Я не хотела видеть ее здесь, я хотела бы ее прогнать, но глаза у нее блестели, как в лихорадке. Она любовно провела ногтем вдоль края раковины. Вся груда сместилась, накренилась под собственным весом.
– Нет, – сказала она. А потом: – Ты предупредила Кэл? Насчет процедуры?
Я прикусила губу.
– Нет, – ответила я. – А ты своей дочери сказала перед тем, как это сделала?
– Сказала. Она так волновалась за меня. Прислала мне цветы.
– Кэл волноваться не станет, – вздохнула я. – От обязанностей дочери Кэл уклоняется – и эту тоже исполнять не будет.
– Ты думаешь, ей тоже нужна операция?

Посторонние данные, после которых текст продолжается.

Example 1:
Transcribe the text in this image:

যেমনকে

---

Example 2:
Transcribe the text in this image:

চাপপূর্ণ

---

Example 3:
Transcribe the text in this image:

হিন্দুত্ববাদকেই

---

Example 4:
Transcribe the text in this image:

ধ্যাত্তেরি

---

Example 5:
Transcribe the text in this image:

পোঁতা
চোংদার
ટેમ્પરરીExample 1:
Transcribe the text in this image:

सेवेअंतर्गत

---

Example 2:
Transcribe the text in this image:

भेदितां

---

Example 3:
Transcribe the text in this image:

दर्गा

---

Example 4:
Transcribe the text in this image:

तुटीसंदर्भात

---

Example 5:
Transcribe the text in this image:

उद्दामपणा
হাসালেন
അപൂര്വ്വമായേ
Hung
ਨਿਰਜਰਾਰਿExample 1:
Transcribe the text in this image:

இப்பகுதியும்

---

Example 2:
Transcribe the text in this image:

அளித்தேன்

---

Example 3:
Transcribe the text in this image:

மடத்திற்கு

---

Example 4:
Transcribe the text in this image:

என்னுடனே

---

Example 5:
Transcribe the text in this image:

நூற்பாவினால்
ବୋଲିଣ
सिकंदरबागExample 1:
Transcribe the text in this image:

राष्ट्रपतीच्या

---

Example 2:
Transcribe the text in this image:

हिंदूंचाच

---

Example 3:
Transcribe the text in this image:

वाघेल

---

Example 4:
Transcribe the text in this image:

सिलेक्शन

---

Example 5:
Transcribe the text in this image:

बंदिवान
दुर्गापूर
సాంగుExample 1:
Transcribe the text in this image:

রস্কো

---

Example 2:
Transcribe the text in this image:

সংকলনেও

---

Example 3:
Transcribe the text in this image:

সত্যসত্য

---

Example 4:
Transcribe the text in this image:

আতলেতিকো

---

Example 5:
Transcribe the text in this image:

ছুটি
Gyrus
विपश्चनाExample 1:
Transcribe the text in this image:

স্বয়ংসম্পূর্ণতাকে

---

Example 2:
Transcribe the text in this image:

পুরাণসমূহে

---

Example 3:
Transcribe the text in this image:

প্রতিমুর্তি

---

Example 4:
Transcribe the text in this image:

Поэтому?
– Не знаю, – ответила я, – никогда не могла понять, что Кэл нужно.
– Или ты думаешь, она из-за этого будет о тебе плохого мнения?
– В мнениях Кэл я тоже никогда не разбиралась, – призналась я.
Сестра кивнула.
– Цветов она мне не пошлет, – добавила я, хотя в этом едва ли имелась надобность.
Я заказала гору картошки, жаренной на трюфельном масле, и первый же ломтик обжег мне нёбо. Только после ожога я подумала, как буду скучать по всему этому. Я заплакала, и сестра накрыла мою руку своей. Я завидовала устрицам. Им никогда не приходится думать о себе.
Из дома я позвонила Кэл, рассказать ей. Я так крепко сжимала челюсти, что они раскрылись с щелчком, когда она взяла трубку. На том конце я слышала голос другой женщины, остановленный приложенным к губам пальцем, невидимым мне. Потом заскулила собака.
– Операция? – переспросила она.
– Да, – ответила я.
– Господи Иисусе, – сказала она.
– Не божись, – велела я, хоть и не религиозна.
– Что? Это же не ругательство, на хрен! – завопила она. – Вот – ругательство, на хрен! Иисус – не ругательство. Его так зовут. Да и с чего бы не выругаться, когда твоя мать сообщает тебе, что собирается отрезать половину своих самых важных органов безо всякой на то причины…
Она что-то еще говорила, но слова сливались в неразборчивый вой, и я отмахивалась от них, как от роя пчел.
– …соображаешь, что ты никогда не сможешь есть как нормальный человек…
– Что с тобой? – спросила я наконец.
– Мама, я просто не понимаю, почему ты не можешь быть счастлива такая, какая ты есть. Ты никогда не была…
Она все говорила. Я таращилась на трубку. С каких пор мое дитя озлобилось? Я не помнила этот процесс, постепенную деградацию от сладости до загустевшего гнева. Она все время пребывала в ярости, она целиком состояла из обвинений. Она снова и снова отбирала у меня моральный перевес. Я совершила все грехи по списку: почему я не рассказывала ей о феминизме? Почему упорствовала и не желала ничего понимать? А сегодня – вишенка на торте, нет, я не стану извиняться за каламбур, язык пропитан пищей, как и все остальное или, по крайней мере, как должно быть все остальное. Она так злилась, а я радовалась, что не могу постичь ее мысли. Я знала – ее мысли разобьют мне сердце.